Four basic operations: addition, subtraction,
multiplication, division
Algorithm: a solution with specific steps you
follow (if you follow those steps, you end up with the correct solution). The solution for a long division problem
(with specific steps you take to reach it) are an example of an algorithm.
Number
properties (commutative properties, associative properties, distributive
property, density property, and identity property)
Commutative Properties:
Commutative Property of Addition -
numbers can be added in any order without changing the result
Example: 5+3+2 = 3+2+5
Commutative Property of
Multiplication - numbers can be multiplied in any order, and the result will
remain the same
Example: 5n
× 2 = 2 × 5n
Memorization
tip: When you commute, you are moving- going
from home to work. The commutative
property involves moving numbers around.
Associative Property of Addition - numbers
can be grouped in a sum in any way (using parenthesis) and still get the same
result
Examples:
(3 + 1) + 2
= 3 + (1 + 2)
(2n + 4n) +
6 = 2n + (4n + 6)
Associative Property of
Multiplication - numbers can be grouped in a product in any way (using
parenthesis) and still get the same result
Examples:
(3 × 5) × 2
= 3 × (5 × 2)
5x3(20y)
= 20y (5x3)
Distributive Property - this will
only happen when an expression includes both addition and multiplication. When you have a term multiplied by terms in
parenthesis, you have to distribute the multiplication over the terms inside
the parenthesis.
Examples:
3n (n +5) =
3n2+15n (you have to multiply
3n×n and 3n×5)
2(2+1) = (2
× 2) + (2 × 1)
Rational numbers - any number that can be expressed as the fraction or
quotient x/z of two integers, and the denominator z cannot be equal to
zero. Since z can be equal to 1, all
integers are rational numbers. When
represented as a decimal, a rational number will either terminate (end) after a
finite number of digits or will begin to repeat the same finite sequence of
numbers.
Irrational numbers - any real number that cannot be
represented as a simple fraction or a ratio of two integers.
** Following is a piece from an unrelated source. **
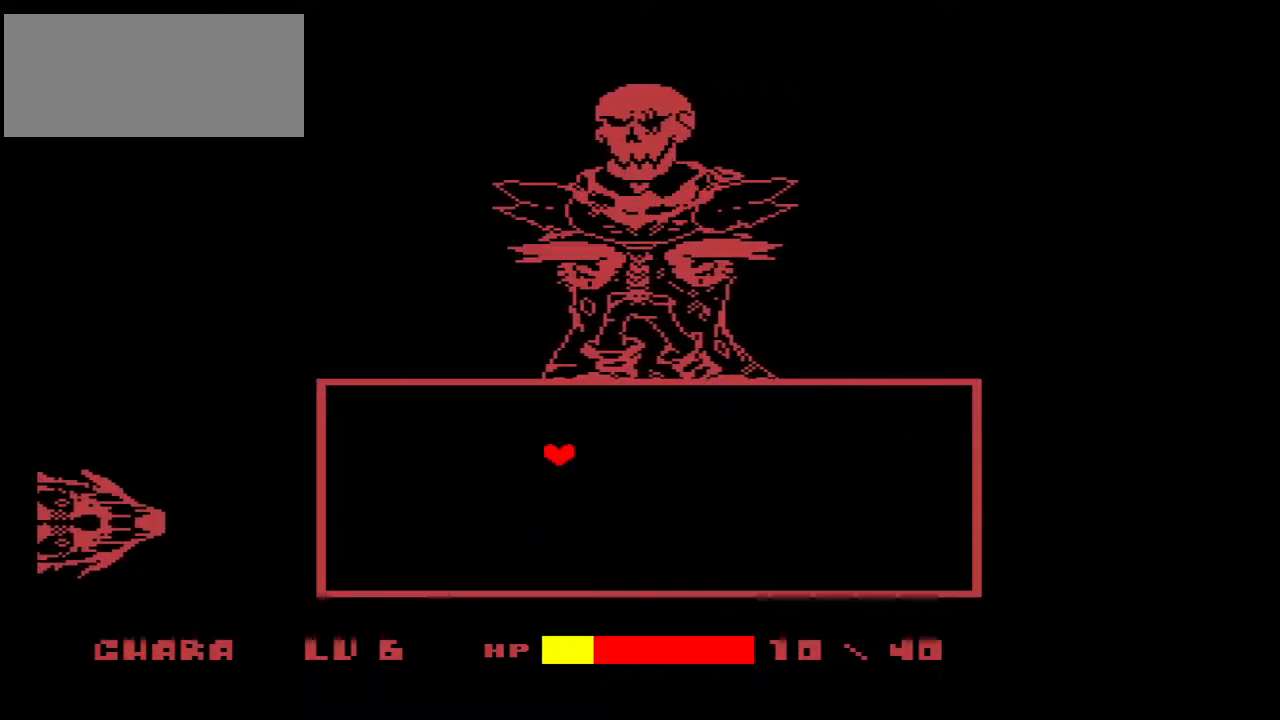
{"keys": [], "events": [[433, "up", "up"]]}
They will not have repeating decimals or
terminal decimals.
Real numbers - any value that can be represented
on a number line, including both rational and irrational numbers.
Integers - whole numbers; numbers that are
not fractions and do not include decimals; can be positive or negative
B. Shows an understanding of
equivalency between mathematical expressions and among different
representations of rational numbers.
Understanding Equivalency Between Mathematical
Expressions
Some
examples of equivalent mathematical expressions:
3/4 = .75
6(3n2)
= 18n2
(4*2) + 8n +
9n2 + 5n = 8 + 13n + 9n2
Understanding Equivalency of
Different Representations of Rational Numbers
Examples:
3 ÷ 4 = .75
100.75 = 100
¾
1. Mr. Jackson posts these numbers on the board. He then asks different students what type of
numbers these are: integers, rational numbers, irrational numbers, or negative
numbers. He asks students to raise their
hand to indicate which type of number it is.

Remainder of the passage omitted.